Ethics and Research Integrity
Ethics, at the first glance, is a really big and general word. The definition of “ethics” by Internet Encyclopedia of Philosophy is “systematizing, defending, and recommending concepts of right and wrong behavior”. The professional ethics we covered during the class should be categorized into “Applied Ethics”, such as political ethics, business ethics, and publication ethics. As young scholars, we PhD students should always keep the professional ethics in mind. The most important contents in AAUP-defined professional ethics, in my point of view, are to “seek and state the truth as they (we) see it” and to “exercise critical self–discipline and judgment in using, extending, and transmitting knowledge” while practicing “intellectual honesty”. With the guidance of professional ethics, we should follow this code of conduct and always do the right thing. However, as the research field goes highly competitive for limited research funds and the gradual increase of tenure-track position standard, some scholars, especially younger PhD students, are affected by perverse incentives, e.g. citation- and publication-focused evaluation system, and stray from ethical conduct. As a result, academic misconducts, biased research behavior and obscured research responsibilities is commonly seen nowadays.
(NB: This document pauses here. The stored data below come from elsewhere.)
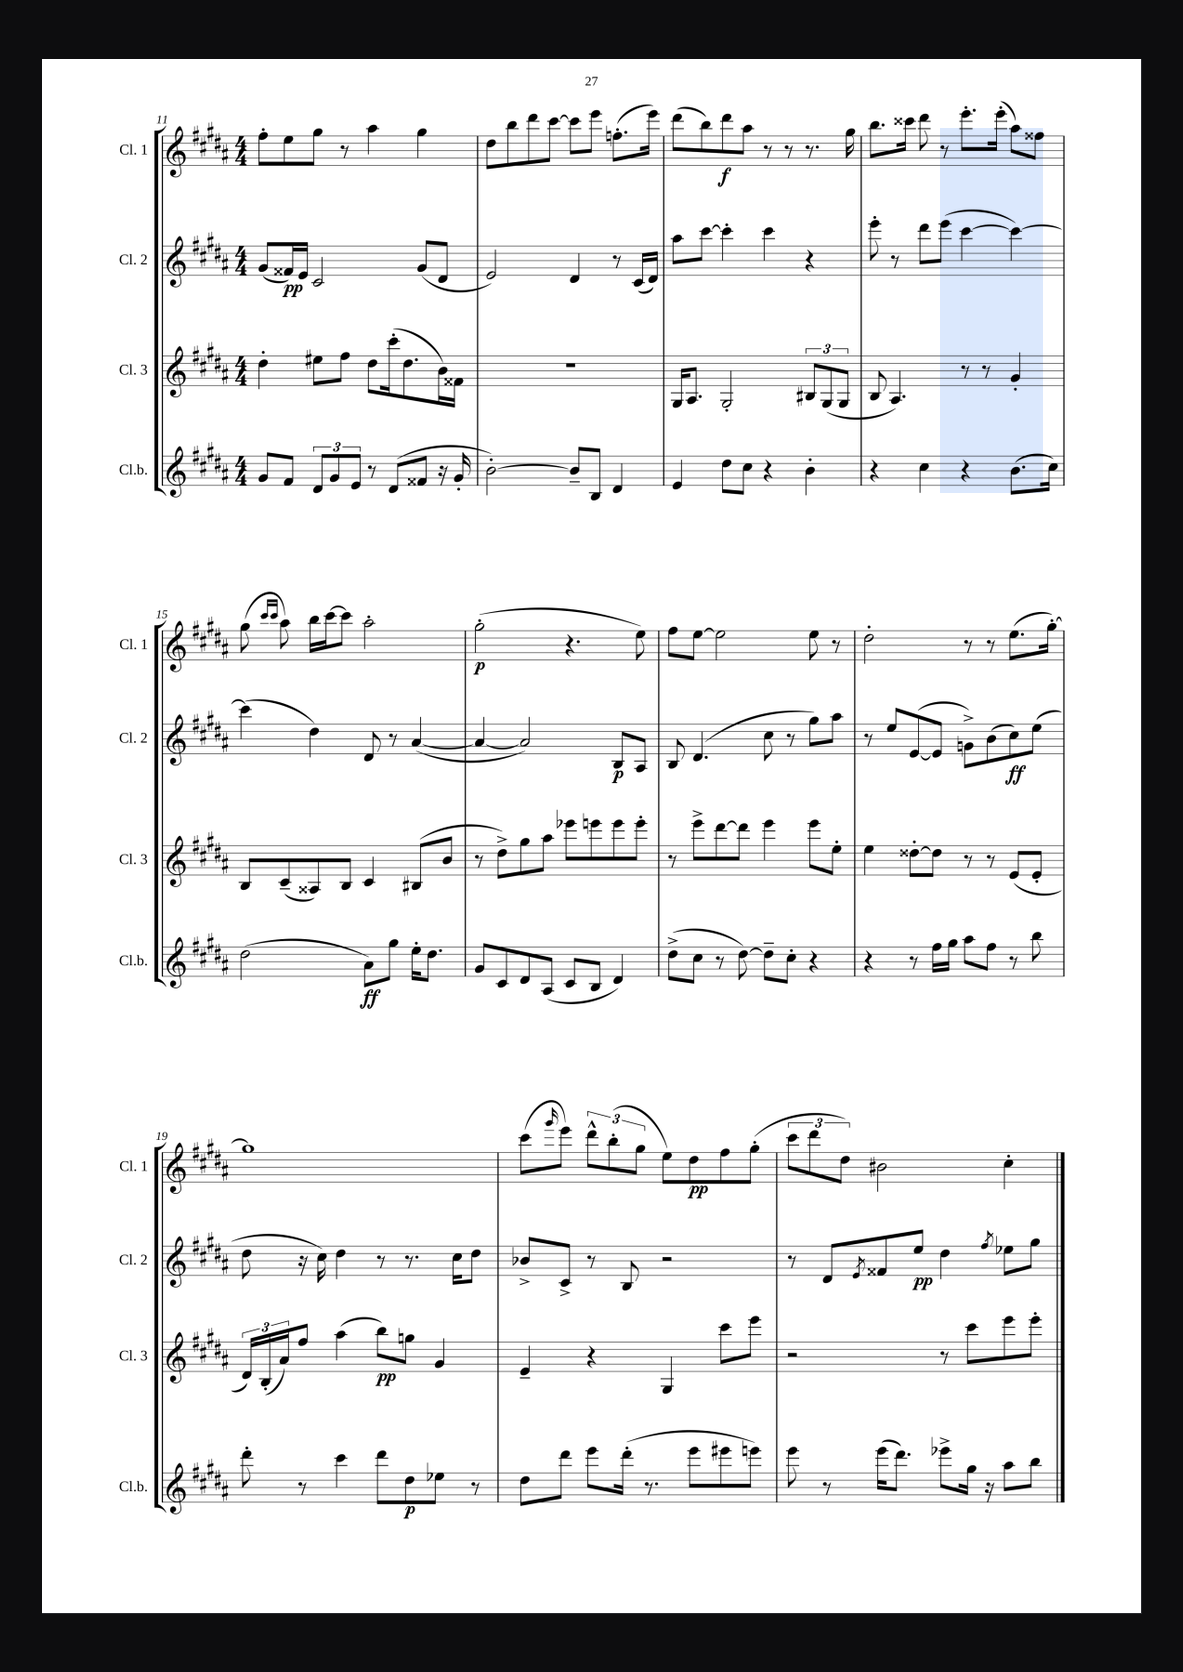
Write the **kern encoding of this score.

**kern	**dynam	**kern	**dynam	**kern	**dynam	**kern	**dynam
*part4	*part4	*part3	*part3	*part2	*part2	*part1	*part1
*staff4	*staff4	*staff3	*staff3	*staff2	*staff2	*staff1	*staff1
*I"Cl.b.	*	*I"Cl. 3	*	*I"Cl. 2	*	*I"Cl. 1	*
*I'Cl.b.	*	*I'Cl. 3	*	*I'Cl. 2	*	*I'Cl. 1	*
*clefG2	*	*clefG2	*	*clefG2	*	*clefG2	*
*k[f#c#g#d#a#]	*	*k[f#c#g#d#a#]	*	*k[f#c#g#d#a#]	*	*k[f#c#g#d#a#]	*
*M4/4	*	*M4/4	*	*M4/4	*	*M4/4	*
=11	=11	=11	=11	=11	=11	=11	=11
8g#/L	.	4dd#'\	.	(8g#/L	.	8ff#'\L	.
8f#/J	.	.	.	16f##X/L)	pp	8ee\	.
.	.	.	.	16e/JJ	.	.	.
12d#/L	.	8ee#X\L	.	2c#/	.	8gg#\J	.
12g#/	.	.	.	.	.	.	.
.	.	8ff#\J	.	.	.	8r	.
12e/J	.	.	.	.	.	.	.
8r	.	8dd#\L	.	.	.	4aa#\	.
(8d#/L	.	(16ccc#'\k	.	.	.	.	.
.	.	8.dd#\	.	.	.	.	.
8f##X/J	.	.	.	(8g#/L	.	4gg#\	.
16r	.	16b\L)	.	8d#/J	.	.	.
16g#'/	.	16f##X\JJ	.	.	.	.	.
=12	=12	=12	=12	=12	=12	=12	=12
[2b'\)	.	1r	.	2e/)	.	8dd#\L	.
.	.	.	.	.	.	8bb\	.
.	.	.	.	.	.	8ddd#\	.
.	.	.	.	.	.	[8ccc#\J	.
8b~/L]	.	.	.	4d#/	.	8ccc#\L]	.
8B/J	.	.	.	.	.	8eee\J	.
4d#/	.	.	.	8r	.	(8.ffn'\L	.
.	.	.	.	(16c#/LL	.	.	.
.	.	.	.	16d#/JJ)	.	16eee\Jk)	.
=13	=13	=13	=13	=13	=13	=13	=13
4e/	.	16G#/KL	.	8aa#\L	.	(8ddd#\L	.
.	.	8.A#/J	.	.	.	.	.
.	.	.	.	[8ccc#\J	.	8bb\)	.
8dd#\L	.	2G#'/	.	4ccc#'\]	.	8ddd#\	f
8cc#\J	.	.	.	.	.	8aa#\J	.
4r	.	.	.	4ccc#\	.	8r	.
.	.	.	.	.	.	8r	.
4b'\	.	12B#X/L	.	4r	.	8.r	.
.	.	(12G#/	.	.	.	.	.
.	.	12G#/J	.	.	.	.	.
.	.	.	.	.	.	16gg#\	.
=14	=14	=14	=14	=14	=14	=14	=14
4r	.	8B/	.	8eee'\	.	8.bb\L	.
.	.	4.A#/)	.	8r	.	.	.
.	.	.	.	.	.	16ccc##X\Jk	.
4cc#\	.	.	.	8ddd#\L	.	8ddd#\	.
.	.	.	.	(8eee\J	.	8r	.
4r	.	8r	.	[4ccc#\	.	8.eee'\L	.
.	.	8r	.	.	.	.	.
.	.	.	.	.	.	(16eee'\Jk	.
(8.b\L	.	4g#'/	.	4ccc#\_)	.	8aa#\L)	.
.	.	.	.	.	.	8ff##X\J	.
16cc#\Jk)	.	.	.	.	.	.	.
!!LO:LB:g=z
=15	=15	=15	=15	=15	=15	=15	=15
(2dd#\	.	8B/L	.	(4ccc#\]	.	(8gg#\	.
.	.	.	.	.	.	16qqccc#/LL	.
.	.	.	.	.	.	16qqccc#/JJ	.
.	.	(8c#~/	.	.	.	8aa#\)	.
.	.	8A##X/)	.	4dd#\)	.	16bb\LL	.
.	.	.	.	.	.	[16ccc#\J	.
.	.	8B/J	.	.	.	8ccc#\J]	.
8a#\L)	ff	4c#/	.	8d#/	.	2aa#'\	.
8gg#\J	.	.	.	8r	.	.	.
16ee'\KL	.	(8B#X/L	.	([4a#/	.	.	.
8.dd#\J	.	.	.	.	.	.	.
.	.	8b/J	.	.	.	.	.
=16	=16	=16	=16	=16	=16	=16	=16
8g#/L	.	8r	.	4a#/_	.	(2gg#'\	p
8c#/	.	8dd#^\L)	.	.	.	.	.
8d#/	.	8gg#\	.	2a#/])	.	.	.
(8A#/J	.	8aa#\J	.	.	.	.	.
8c#/L	.	8eee-X\L	.	.	.	4.r	.
8B/J	.	8eeen\	.	.	.	.	.
4d#/)	.	8eee\	.	8B/L	p	.	.
.	.	8eee'\J	.	8A#/J	.	8ee\)	.
=17	=17	=17	=17	=17	=17	=17	=17
(8dd#^\L	.	8r	.	8B/	.	8ff#\L	.
8cc#\J	.	8eee^\L	.	(4.d#/	.	[8ee\J	.
8r	.	[8ddd#\	.	.	.	2ee\]	.
[8dd#\)	.	8ddd#\J]	.	.	.	.	.
8dd#~\L]	.	4eee\	.	8cc#\	.	.	.
8cc#'\J	.	.	.	8r	.	.	.
4r	.	8eee\L	.	8gg#\L)	.	8ee\	.
.	.	8ee'\J	.	8aa#\J	.	8r	.
=18	=18	=18	=18	=18	=18	=18	=18
4r	.	4ee\	.	8r	.	2dd#'\	.
.	.	.	.	8ee/L	.	.	.
8r	.	[8dd##X'\L	.	([8e/	.	.	.
16ff#\LL	.	8dd##\J]	.	8e/J]	.	.	.
16gg#\JJ	.	.	.	.	.	.	.
8aa#\L	.	8r	.	8gn^\L)	.	8r	.
8ff#\J	.	8r	.	(8b\	.	8r	.
8r	.	(8e/L	.	8cc#\)	ff	(8.ee\L	.
8bb\	.	8e'/J	.	(8ee\J	.	.	.
.	.	.	.	.	.	[16gg#'\Jk)	.
!!LO:LB:g=z
=19	=19	=19	=19	=19	=19	=19	=19
8ddd#'\	.	24d#/LL)	.	8dd#\	.	1gg#]	.
.	.	(24B'/	.	.	.	.	.
.	.	24a#/J)	.	.	.	.	.
8r	.	8ff#/J	.	16r	.	.	.
.	.	.	.	16cc#\)	.	.	.
4ccc#\	.	(4aa#\	.	4dd#\	.	.	.
8ddd#\L	.	8bb\L)	pp	8r	.	.	.
8dd#\	p	8ggn\J	.	8.r	.	.	.
8ee-X\J	.	4g#/	.	.	.	.	.
.	.	.	.	16cc#\KL	.	.	.
8r	.	.	.	8dd#\J	.	.	.
=20	=20	=20	=20	=20	=20	=20	=20
8dd#\L	.	4e~/	.	8b-X^/L	.	(8ccc#\L	.
.	.	.	.	.	.	16qqggg#/	.
8ddd#\J	.	.	.	8c#^/J	.	8eee\J)	.
8eee\L	.	4r	.	8r	.	12ddd#^^\L	.
.	.	.	.	.	.	(12bb'\	.
(16ddd#'\Jk	.	.	.	8B/	.	.	.
.	.	.	.	.	.	12gg#\J	.
8.r	.	.	.	.	.	.	.
.	.	4G#/	.	2r	.	8ee\L)	.
8eee\L	.	.	.	.	.	8dd#\	pp
8eee#X\	.	8ccc#\L	.	.	.	8ff#\	.
8eeen\J)	.	8eee\J	.	.	.	(8gg#'\J	.
=21	=21	=21	=21	=21	=21	=21	=21
8eee\	.	2r	.	8r	.	12ccc#\L	.
.	.	.	.	.	.	12ddd#\	.
8r	.	.	.	8d#/L	.	.	.
.	.	.	.	.	.	12dd#\J)	.
.	.	.	.	8qe/	.	.	.
(16eee\KL	.	.	.	8f##X/	.	2b#X\	.
8.ddd#\J)	.	.	.	.	.	.	.
.	.	.	.	8ee/J	pp	.	.
8eee-X^\L	.	8r	.	4dd#\	.	.	.
16gg#\Jk	.	8ccc#\L	.	.	.	.	.
16r	.	.	.	.	.	.	.
.	.	.	.	8qff#/	.	.	.
8aa#\L	.	8eee\	.	8ee-X\L	.	4cc#'\	.
8bb\J	.	8eee'\J	.	8gg#\J	.	.	.
==	==	==	==	==	==	==	==
*-	*-	*-	*-	*-	*-	*-	*-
These scholars falsely believe that, by trading their research integrity, they can find a short cut to success, outcompete their peers, and stand out from the crowd. Temperorily they achieve much more than they actually deserve, and may enjoy enormous fame and spotlight. Once all the truth are found out, they will fall heavily from everything to nothing. Afterall, what goes around comes around.
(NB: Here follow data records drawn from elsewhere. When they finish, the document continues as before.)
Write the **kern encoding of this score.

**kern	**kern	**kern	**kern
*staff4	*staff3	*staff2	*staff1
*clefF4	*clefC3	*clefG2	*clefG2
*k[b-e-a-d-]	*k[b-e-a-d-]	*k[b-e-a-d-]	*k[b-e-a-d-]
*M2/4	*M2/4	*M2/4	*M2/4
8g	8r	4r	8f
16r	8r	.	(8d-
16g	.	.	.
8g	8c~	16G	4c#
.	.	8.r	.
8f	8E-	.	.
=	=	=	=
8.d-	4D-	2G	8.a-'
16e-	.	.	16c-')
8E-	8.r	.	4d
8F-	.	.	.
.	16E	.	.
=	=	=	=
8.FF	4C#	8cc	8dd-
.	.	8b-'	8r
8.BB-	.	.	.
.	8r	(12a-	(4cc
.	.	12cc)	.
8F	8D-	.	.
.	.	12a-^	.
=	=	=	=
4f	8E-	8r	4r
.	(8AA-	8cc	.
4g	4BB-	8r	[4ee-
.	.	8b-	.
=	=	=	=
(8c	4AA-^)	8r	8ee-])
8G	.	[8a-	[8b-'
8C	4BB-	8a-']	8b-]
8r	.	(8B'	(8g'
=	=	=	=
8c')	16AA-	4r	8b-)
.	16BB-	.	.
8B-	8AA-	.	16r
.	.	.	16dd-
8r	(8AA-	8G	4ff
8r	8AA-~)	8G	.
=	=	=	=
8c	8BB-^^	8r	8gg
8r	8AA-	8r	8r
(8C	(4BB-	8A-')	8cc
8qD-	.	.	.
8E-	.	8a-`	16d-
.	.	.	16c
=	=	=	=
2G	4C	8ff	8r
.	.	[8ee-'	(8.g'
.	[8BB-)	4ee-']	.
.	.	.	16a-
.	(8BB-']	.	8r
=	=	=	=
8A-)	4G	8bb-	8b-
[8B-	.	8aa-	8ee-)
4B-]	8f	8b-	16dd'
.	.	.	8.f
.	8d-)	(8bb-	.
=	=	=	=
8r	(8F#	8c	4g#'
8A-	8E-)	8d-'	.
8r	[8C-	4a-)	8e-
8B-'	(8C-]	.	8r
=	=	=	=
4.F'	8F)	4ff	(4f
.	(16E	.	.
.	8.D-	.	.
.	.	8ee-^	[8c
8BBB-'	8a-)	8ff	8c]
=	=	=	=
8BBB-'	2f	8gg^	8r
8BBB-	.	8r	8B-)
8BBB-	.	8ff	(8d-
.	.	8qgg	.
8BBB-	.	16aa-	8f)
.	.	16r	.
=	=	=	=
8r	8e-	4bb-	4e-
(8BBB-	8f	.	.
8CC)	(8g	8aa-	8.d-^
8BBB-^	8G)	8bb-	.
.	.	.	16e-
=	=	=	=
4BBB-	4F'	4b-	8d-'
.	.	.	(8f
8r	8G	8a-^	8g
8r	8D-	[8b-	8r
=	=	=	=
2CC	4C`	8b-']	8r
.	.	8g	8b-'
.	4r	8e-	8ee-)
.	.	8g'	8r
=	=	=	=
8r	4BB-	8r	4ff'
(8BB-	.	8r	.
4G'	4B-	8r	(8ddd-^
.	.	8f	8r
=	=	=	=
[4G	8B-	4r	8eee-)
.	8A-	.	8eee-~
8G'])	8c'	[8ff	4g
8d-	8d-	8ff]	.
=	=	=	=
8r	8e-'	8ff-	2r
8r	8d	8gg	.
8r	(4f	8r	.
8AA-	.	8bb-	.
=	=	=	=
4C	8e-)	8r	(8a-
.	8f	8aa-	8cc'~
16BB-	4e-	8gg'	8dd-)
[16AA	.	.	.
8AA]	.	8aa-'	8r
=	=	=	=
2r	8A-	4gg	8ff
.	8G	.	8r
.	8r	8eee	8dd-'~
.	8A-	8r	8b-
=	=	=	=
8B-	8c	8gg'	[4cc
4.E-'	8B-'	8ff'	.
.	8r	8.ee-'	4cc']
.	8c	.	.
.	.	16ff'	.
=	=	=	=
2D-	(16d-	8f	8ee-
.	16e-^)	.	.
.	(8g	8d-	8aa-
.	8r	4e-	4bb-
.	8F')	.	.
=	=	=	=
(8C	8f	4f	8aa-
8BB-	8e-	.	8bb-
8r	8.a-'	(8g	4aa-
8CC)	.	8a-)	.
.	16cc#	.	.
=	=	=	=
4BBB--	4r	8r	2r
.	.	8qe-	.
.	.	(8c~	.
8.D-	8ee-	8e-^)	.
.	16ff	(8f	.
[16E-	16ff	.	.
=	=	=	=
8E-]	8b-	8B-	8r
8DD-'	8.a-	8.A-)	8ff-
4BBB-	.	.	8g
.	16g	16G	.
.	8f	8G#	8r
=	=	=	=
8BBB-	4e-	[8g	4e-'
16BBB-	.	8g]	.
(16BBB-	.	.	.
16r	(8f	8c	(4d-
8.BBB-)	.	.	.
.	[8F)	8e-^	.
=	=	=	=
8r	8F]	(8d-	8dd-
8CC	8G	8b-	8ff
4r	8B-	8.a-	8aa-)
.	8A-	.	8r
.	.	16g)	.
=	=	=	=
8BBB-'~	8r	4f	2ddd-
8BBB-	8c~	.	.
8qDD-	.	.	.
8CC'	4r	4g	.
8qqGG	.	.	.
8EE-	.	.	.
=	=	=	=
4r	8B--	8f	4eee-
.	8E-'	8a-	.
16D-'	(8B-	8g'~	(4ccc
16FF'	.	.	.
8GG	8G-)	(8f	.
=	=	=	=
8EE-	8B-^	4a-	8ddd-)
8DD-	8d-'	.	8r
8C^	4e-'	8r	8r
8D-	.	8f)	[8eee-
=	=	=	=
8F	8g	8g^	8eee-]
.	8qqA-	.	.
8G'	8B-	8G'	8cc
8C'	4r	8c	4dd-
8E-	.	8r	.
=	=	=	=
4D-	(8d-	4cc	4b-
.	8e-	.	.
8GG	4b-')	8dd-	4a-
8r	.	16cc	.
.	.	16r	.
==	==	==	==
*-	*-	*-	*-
One research misconduct case I will analyze today happens in the field of Life Sciences. The research scholar named Kaushik Deb from University of Missouri-Columbia recklessly fabricated and falsified data reported in several papers submitted to Science and Nature. The major research misconduct include photomanipulating images and fabricating non-existing data to support the proposed theory and hypothesis in the scientific paper. In the field of life sciences, tedious research work usually pales the daily life with non-positive results. Researchers have to kill numerous mice and analyze hundreds of embryos on weekly basis, and often the case, negative results are usually obtained resulted from sample contamination and/or illogical experiment design as well as flawed operation steps. By using professional photo software, Dr. Deb obtained the perfect research results in consistent with the proposed hypothesis, leading to several publications on highly impacted journals. Ironically, the research will get more exposed if published on good journals, and peers will be more suspicious if reported phenomenon or data cannot be repeated in their own lab. Through careful investigation of Office of Research Integrity (ORI), all the manipulated results and images by Dr. Deb were revealed, and proper penalties has been implemented. It is such a shame that a well-educated PhD could perform unethically, and once in a while these cases always get the academia into deep thinking. Should we develop a more intellectual and self-adapted evaluation system to relieve the current intense competition based on quantitative metrics (i.e. impact factor, h-index)? Do academia need to foster so many PhDs to perform easy tasks that even an undergrads can do? On the individual perspective, we always remember the professional ethics and conduct research step by step. All our efforts will eventually pay off one way or another.